California: A flood control agency is planting poison oak, wild roses and blackberries on a few acres along the Feather River. They're even irrigating it to help it thrive.

Agency officials say they have a pretty good reason for it.

"We do it for a specific purpose," said Paul Brunner, director of the Three Rivers Levee Improvement Authority. "To try to keep people away from Native American burial grounds."

The oak and thorn patch sit on a 1,600-acre project that a includes plantings of less obnoxious native plants like willow, box elder and cottonwood. Poison oak, native to most spots west of the Sierra, fits in with the other native plants.
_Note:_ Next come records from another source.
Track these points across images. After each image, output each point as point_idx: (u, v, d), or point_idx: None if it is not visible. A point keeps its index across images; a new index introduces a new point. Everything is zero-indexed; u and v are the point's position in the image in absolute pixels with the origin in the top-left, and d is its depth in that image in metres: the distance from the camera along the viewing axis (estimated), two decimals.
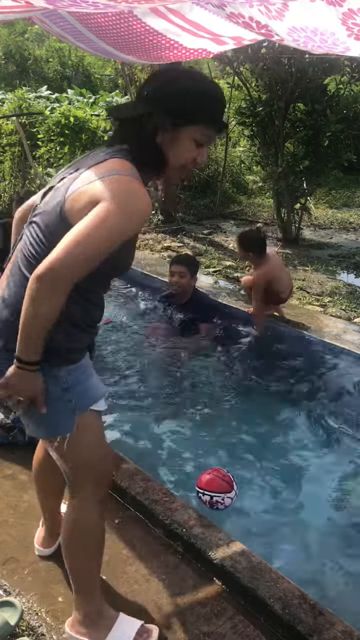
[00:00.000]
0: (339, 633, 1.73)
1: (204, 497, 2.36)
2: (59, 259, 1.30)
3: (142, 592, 1.96)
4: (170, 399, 3.41)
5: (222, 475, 2.43)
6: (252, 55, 6.12)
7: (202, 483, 2.40)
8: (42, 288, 1.31)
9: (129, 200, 1.36)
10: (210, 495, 2.35)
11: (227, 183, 9.05)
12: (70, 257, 1.31)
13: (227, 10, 2.11)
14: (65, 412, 1.54)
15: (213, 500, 2.35)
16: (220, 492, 2.36)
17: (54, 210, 1.44)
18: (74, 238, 1.31)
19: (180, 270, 4.09)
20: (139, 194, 1.38)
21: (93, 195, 1.36)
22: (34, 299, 1.33)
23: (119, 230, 1.36)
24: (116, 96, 11.20)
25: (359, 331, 4.28)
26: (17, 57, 18.71)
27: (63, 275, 1.32)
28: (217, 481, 2.39)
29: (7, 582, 1.98)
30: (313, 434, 3.16)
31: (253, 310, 4.19)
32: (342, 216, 8.74)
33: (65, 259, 1.30)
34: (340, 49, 2.11)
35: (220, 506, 2.36)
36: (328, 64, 5.94)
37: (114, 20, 2.49)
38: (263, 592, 1.86)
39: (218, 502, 2.36)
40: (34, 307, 1.34)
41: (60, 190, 1.46)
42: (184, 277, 4.09)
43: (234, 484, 2.42)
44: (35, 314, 1.34)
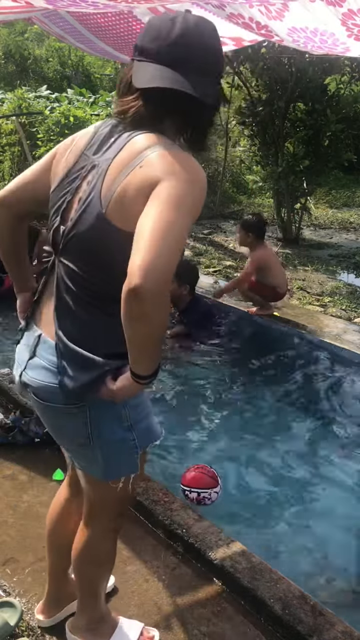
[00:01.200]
0: (339, 633, 1.73)
1: (191, 494, 2.35)
2: (149, 265, 1.05)
3: (142, 592, 1.96)
4: (168, 400, 3.41)
5: (206, 471, 2.43)
6: (252, 55, 6.13)
7: (188, 480, 2.39)
8: (136, 302, 1.08)
9: (190, 170, 1.16)
10: (197, 492, 2.35)
11: (227, 183, 9.05)
12: (162, 256, 1.07)
13: (227, 10, 2.12)
14: (129, 451, 1.39)
15: (200, 497, 2.35)
16: (207, 488, 2.36)
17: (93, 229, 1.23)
18: (156, 233, 1.08)
19: None
20: (193, 161, 1.20)
21: (145, 180, 1.15)
22: (134, 317, 1.11)
23: (196, 205, 1.16)
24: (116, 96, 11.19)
25: (359, 331, 4.28)
26: (17, 56, 18.70)
27: (161, 280, 1.08)
28: (203, 477, 2.39)
29: (7, 582, 1.98)
30: (313, 434, 3.16)
31: (239, 277, 4.35)
32: (342, 216, 8.74)
33: (157, 261, 1.06)
34: (340, 50, 2.11)
35: (207, 502, 2.36)
36: (328, 64, 5.95)
37: (113, 21, 2.49)
38: (263, 593, 1.86)
39: (205, 498, 2.35)
40: (136, 324, 1.12)
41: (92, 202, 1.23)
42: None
43: (218, 478, 2.43)
44: (140, 332, 1.14)
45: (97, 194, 1.22)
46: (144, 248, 1.07)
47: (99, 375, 1.27)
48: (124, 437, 1.37)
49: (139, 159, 1.18)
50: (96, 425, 1.34)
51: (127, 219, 1.16)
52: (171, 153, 1.17)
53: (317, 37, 2.08)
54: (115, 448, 1.37)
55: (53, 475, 2.49)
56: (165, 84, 1.19)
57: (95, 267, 1.25)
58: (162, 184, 1.12)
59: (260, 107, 6.42)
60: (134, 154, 1.19)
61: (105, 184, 1.21)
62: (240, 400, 3.48)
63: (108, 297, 1.22)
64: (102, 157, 1.26)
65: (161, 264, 1.07)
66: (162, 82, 1.19)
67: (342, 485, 2.72)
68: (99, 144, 1.29)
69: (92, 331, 1.29)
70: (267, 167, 6.76)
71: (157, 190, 1.12)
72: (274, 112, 6.39)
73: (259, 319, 4.40)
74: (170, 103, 1.23)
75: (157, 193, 1.12)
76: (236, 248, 6.83)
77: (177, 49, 1.20)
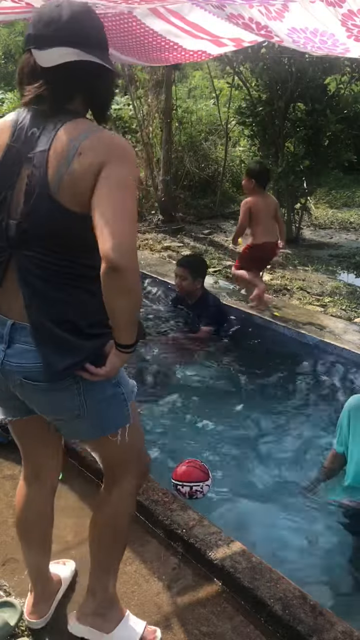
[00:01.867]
0: (339, 633, 1.73)
1: (184, 488, 2.38)
2: (122, 245, 1.21)
3: (142, 592, 1.96)
4: (169, 399, 3.41)
5: (198, 465, 2.47)
6: (252, 55, 6.13)
7: (180, 475, 2.42)
8: (119, 277, 1.22)
9: (123, 149, 1.31)
10: (190, 486, 2.38)
11: (227, 183, 9.05)
12: (128, 235, 1.23)
13: (226, 11, 2.12)
14: (120, 404, 1.50)
15: (193, 490, 2.38)
16: (199, 481, 2.40)
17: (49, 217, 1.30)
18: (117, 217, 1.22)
19: (181, 273, 4.08)
20: (120, 138, 1.34)
21: (90, 166, 1.25)
22: (120, 291, 1.26)
23: (135, 180, 1.32)
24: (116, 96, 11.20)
25: (359, 331, 4.28)
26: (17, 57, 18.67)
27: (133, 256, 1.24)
28: (194, 471, 2.43)
29: (7, 582, 1.98)
30: (313, 434, 3.16)
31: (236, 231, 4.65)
32: (342, 216, 8.74)
33: (126, 240, 1.22)
34: (340, 50, 2.12)
35: (199, 495, 2.40)
36: (328, 64, 5.95)
37: (114, 22, 2.50)
38: (263, 592, 1.86)
39: (197, 492, 2.39)
40: (122, 297, 1.27)
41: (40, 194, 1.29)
42: (184, 279, 4.06)
43: (209, 471, 2.47)
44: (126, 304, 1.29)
45: (44, 185, 1.29)
46: (112, 232, 1.21)
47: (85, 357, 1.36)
48: (115, 392, 1.47)
49: (73, 148, 1.27)
50: (89, 391, 1.42)
51: (80, 202, 1.27)
52: (101, 135, 1.30)
53: (317, 38, 2.08)
54: (107, 404, 1.47)
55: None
56: (74, 57, 1.28)
57: (61, 250, 1.33)
58: (106, 168, 1.25)
59: (260, 107, 6.43)
60: (67, 143, 1.28)
61: (50, 175, 1.28)
62: (241, 400, 3.48)
63: (78, 274, 1.35)
64: (34, 149, 1.31)
65: (129, 242, 1.23)
66: (72, 57, 1.28)
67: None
68: (25, 136, 1.34)
69: (70, 311, 1.36)
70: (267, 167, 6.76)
71: (104, 174, 1.25)
72: (274, 112, 6.39)
73: (258, 319, 4.41)
74: (78, 78, 1.33)
75: (106, 178, 1.24)
76: (236, 248, 6.83)
77: (73, 27, 1.31)
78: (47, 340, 1.35)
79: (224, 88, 9.30)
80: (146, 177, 8.17)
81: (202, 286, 4.19)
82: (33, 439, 1.65)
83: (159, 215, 7.77)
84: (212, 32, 2.45)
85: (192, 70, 13.26)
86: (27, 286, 1.35)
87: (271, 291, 5.26)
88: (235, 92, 7.32)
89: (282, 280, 5.65)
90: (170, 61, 2.87)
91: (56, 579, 1.90)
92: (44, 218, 1.30)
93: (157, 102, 7.64)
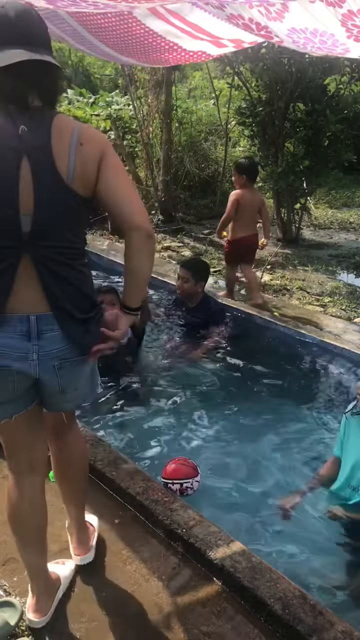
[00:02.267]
0: (339, 633, 1.74)
1: (174, 486, 2.43)
2: (147, 217, 1.53)
3: (142, 592, 1.96)
4: (169, 399, 3.42)
5: (187, 463, 2.52)
6: (252, 55, 6.13)
7: (169, 473, 2.47)
8: (152, 242, 1.53)
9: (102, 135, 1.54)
10: (180, 483, 2.43)
11: (227, 183, 9.04)
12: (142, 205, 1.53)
13: (226, 11, 2.12)
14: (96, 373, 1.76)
15: (183, 487, 2.43)
16: (188, 478, 2.45)
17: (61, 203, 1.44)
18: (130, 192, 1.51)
19: (183, 275, 4.07)
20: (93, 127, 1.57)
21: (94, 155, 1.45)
22: (150, 254, 1.55)
23: None
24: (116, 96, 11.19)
25: (359, 331, 4.28)
26: None
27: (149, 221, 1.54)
28: (183, 469, 2.48)
29: (7, 582, 1.98)
30: (313, 434, 3.16)
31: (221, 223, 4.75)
32: (342, 216, 8.74)
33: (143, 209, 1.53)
34: (340, 50, 2.12)
35: (189, 491, 2.45)
36: (328, 64, 5.95)
37: (114, 22, 2.50)
38: (263, 592, 1.87)
39: (188, 488, 2.44)
40: (150, 261, 1.56)
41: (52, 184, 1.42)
42: (186, 282, 4.06)
43: (197, 467, 2.52)
44: (150, 266, 1.58)
45: (57, 175, 1.42)
46: (138, 208, 1.50)
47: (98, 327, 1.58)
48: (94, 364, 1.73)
49: (73, 140, 1.43)
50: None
51: (88, 187, 1.47)
52: (87, 127, 1.49)
53: (316, 38, 2.08)
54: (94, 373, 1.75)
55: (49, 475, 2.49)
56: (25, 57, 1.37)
57: (72, 235, 1.50)
58: (106, 156, 1.47)
59: (260, 108, 6.42)
60: (65, 135, 1.43)
61: (60, 166, 1.42)
62: (241, 400, 3.48)
63: (79, 254, 1.54)
64: (31, 145, 1.40)
65: (145, 210, 1.53)
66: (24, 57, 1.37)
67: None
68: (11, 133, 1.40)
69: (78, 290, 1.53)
70: (267, 167, 6.76)
71: (105, 161, 1.47)
72: (274, 113, 6.39)
73: (258, 319, 4.41)
74: (31, 76, 1.42)
75: (107, 163, 1.47)
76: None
77: (20, 27, 1.39)
78: (70, 321, 1.51)
79: (223, 88, 9.30)
80: (146, 177, 8.17)
81: (203, 290, 4.19)
82: (30, 431, 1.70)
83: (159, 216, 7.77)
84: (212, 32, 2.45)
85: (192, 71, 13.26)
86: (47, 276, 1.47)
87: (271, 291, 5.26)
88: (235, 93, 7.31)
89: (282, 280, 5.65)
90: (170, 62, 2.87)
91: (55, 577, 1.91)
92: (61, 207, 1.44)
93: (157, 102, 7.64)
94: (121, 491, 2.34)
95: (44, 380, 1.57)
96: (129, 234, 1.50)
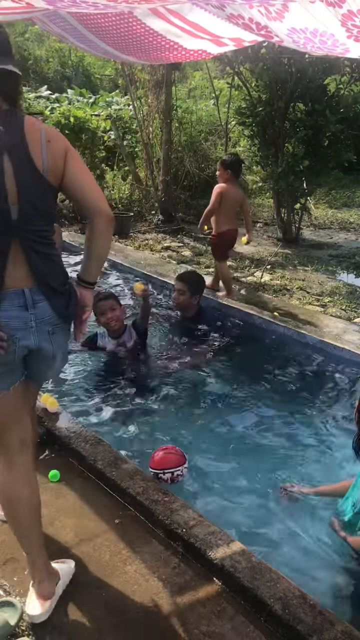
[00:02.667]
0: (339, 633, 1.73)
1: (165, 475, 2.46)
2: (105, 201, 1.75)
3: (142, 591, 1.96)
4: (170, 401, 3.42)
5: (174, 451, 2.55)
6: (252, 56, 6.13)
7: (158, 463, 2.49)
8: (112, 226, 1.77)
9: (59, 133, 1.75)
10: (171, 472, 2.47)
11: None
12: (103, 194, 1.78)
13: (226, 11, 2.12)
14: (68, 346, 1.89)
15: (174, 475, 2.48)
16: (178, 466, 2.49)
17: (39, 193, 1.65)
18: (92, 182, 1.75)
19: (179, 288, 4.13)
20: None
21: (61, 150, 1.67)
22: (110, 237, 1.81)
23: None
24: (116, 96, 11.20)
25: (359, 331, 4.28)
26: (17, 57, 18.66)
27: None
28: (172, 457, 2.51)
29: (7, 582, 1.98)
30: (313, 434, 3.16)
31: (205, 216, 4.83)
32: (342, 216, 8.75)
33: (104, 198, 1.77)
34: (340, 50, 2.11)
35: (180, 479, 2.49)
36: (328, 64, 5.95)
37: (114, 21, 2.50)
38: (263, 592, 1.87)
39: (179, 476, 2.49)
40: (109, 242, 1.82)
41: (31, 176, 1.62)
42: (182, 294, 4.11)
43: (184, 453, 2.56)
44: (109, 247, 1.82)
45: (35, 169, 1.62)
46: (100, 196, 1.75)
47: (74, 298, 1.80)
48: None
49: (42, 138, 1.64)
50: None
51: (57, 178, 1.69)
52: (47, 126, 1.71)
53: (316, 38, 2.08)
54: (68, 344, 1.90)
55: (49, 475, 2.49)
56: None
57: (46, 221, 1.71)
58: (69, 151, 1.70)
59: (260, 108, 6.43)
60: (36, 134, 1.63)
61: (36, 161, 1.62)
62: (242, 402, 3.47)
63: (50, 238, 1.74)
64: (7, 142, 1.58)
65: (105, 198, 1.77)
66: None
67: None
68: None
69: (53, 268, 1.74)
70: (267, 167, 6.76)
71: (69, 155, 1.70)
72: (274, 113, 6.39)
73: (257, 319, 4.41)
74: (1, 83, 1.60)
75: (72, 157, 1.71)
76: (236, 248, 6.83)
77: None
78: (52, 293, 1.72)
79: (223, 88, 9.31)
80: (146, 177, 8.17)
81: (198, 302, 4.25)
82: (21, 407, 1.81)
83: (159, 216, 7.78)
84: (212, 31, 2.45)
85: (192, 71, 13.27)
86: (33, 256, 1.67)
87: (271, 291, 5.26)
88: (235, 93, 7.32)
89: (282, 280, 5.65)
90: (170, 60, 2.88)
91: (55, 570, 1.93)
92: (40, 196, 1.65)
93: (157, 102, 7.64)
94: (121, 491, 2.34)
95: (40, 347, 1.73)
96: (93, 218, 1.73)
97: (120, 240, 6.89)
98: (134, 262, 5.76)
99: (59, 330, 1.77)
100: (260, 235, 7.64)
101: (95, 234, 1.75)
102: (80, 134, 7.40)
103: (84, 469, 2.53)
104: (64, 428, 2.73)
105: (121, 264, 5.67)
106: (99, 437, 2.69)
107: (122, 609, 1.88)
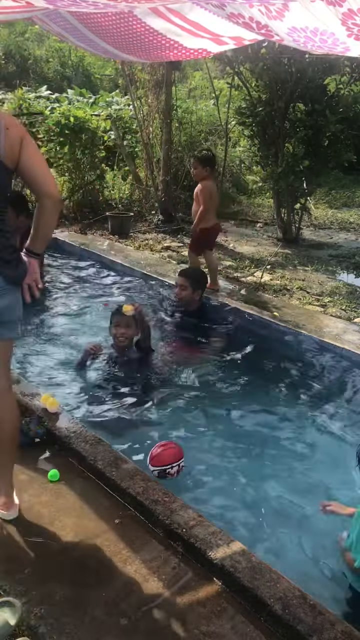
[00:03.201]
0: (338, 633, 1.73)
1: (173, 469, 2.54)
2: (55, 184, 2.01)
3: (142, 591, 1.96)
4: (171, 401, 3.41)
5: (171, 445, 2.63)
6: (252, 55, 6.13)
7: (165, 459, 2.54)
8: (60, 207, 1.89)
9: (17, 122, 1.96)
10: (178, 465, 2.56)
11: (227, 183, 9.05)
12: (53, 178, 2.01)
13: (227, 10, 2.12)
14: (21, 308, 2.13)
15: (180, 468, 2.57)
16: (181, 458, 2.57)
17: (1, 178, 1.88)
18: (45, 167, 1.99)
19: (181, 283, 4.19)
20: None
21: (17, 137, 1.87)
22: (57, 216, 2.07)
23: None
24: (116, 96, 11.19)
25: (359, 331, 4.28)
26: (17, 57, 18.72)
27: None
28: (173, 451, 2.58)
29: (7, 582, 1.98)
30: (313, 434, 3.16)
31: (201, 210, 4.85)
32: (342, 216, 8.75)
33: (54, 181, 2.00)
34: (340, 49, 2.11)
35: (183, 469, 2.59)
36: (328, 64, 5.95)
37: (114, 20, 2.50)
38: (263, 592, 1.86)
39: (182, 467, 2.59)
40: (55, 220, 2.08)
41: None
42: (184, 290, 4.17)
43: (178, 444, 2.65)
44: (55, 224, 2.10)
45: None
46: (51, 180, 1.99)
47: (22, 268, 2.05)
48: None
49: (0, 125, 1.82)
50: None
51: (14, 162, 1.90)
52: (5, 114, 1.91)
53: (317, 37, 2.08)
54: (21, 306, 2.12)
55: (48, 475, 2.49)
56: None
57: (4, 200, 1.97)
58: (25, 138, 1.90)
59: (260, 108, 6.42)
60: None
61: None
62: (243, 402, 3.47)
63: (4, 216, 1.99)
64: None
65: (56, 183, 1.95)
66: None
67: (344, 485, 2.71)
68: None
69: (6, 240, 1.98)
70: (267, 167, 6.76)
71: (25, 142, 1.90)
72: (274, 113, 6.39)
73: (257, 318, 4.40)
74: None
75: (27, 143, 1.91)
76: (236, 248, 6.84)
77: None
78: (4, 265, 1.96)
79: (223, 88, 9.30)
80: (146, 177, 8.17)
81: (200, 298, 4.31)
82: None
83: (159, 216, 7.77)
84: (213, 30, 2.45)
85: (192, 71, 13.26)
86: None
87: (271, 291, 5.26)
88: (235, 93, 7.31)
89: (282, 280, 5.65)
90: (170, 58, 2.88)
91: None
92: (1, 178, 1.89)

"Deer browse it. It doesn't affect them like it affects us," said Greg Suba from the California Native Plant Society.

Birds also eat its berries which helps account for its spread and small mammals seek its shelter.

The flood control agency is responsible for protecting ancient sites from floods along the Feather, Bear and Yuba rivers. Levees were strengthened and moved back along the Feather. This widened the channel for heavy storms and dam releases.

But moving the levees "put an existing burial ground into an area that is now on the floodway," Brunner said. 

It was not the only burial ground affected by the levee project.  Artifacts were discovered in a different area.

"In the roots of the walnut tree were burial ground artifacts," Brunner said. "Native American Indians historically had encampments along the river." The agency protected that burial ground by building the new levee right on top of it.

In both cases, the levee agency consulted with the Enterprise Rancheria of Maidu Indians. The tribe is considered the most likely descendants of those who had camped along the Feather.

"(W)e are reluctant to provide information that might lead to the identification of specific sites based on the extensive looting and desecration that has occurred in the past," wrote Enterprise Rancheria Tribal Chairwoman Glenda Nelson.

Lou Binninger, a Marysville radio host, has started a tongue-in-cheek campaign to declare poison oak as Yuba County's official shrub.  "If you think poison oak is so great, we don't have a county shrub," he said. "Let's make it the county shrub and let's make it our flower."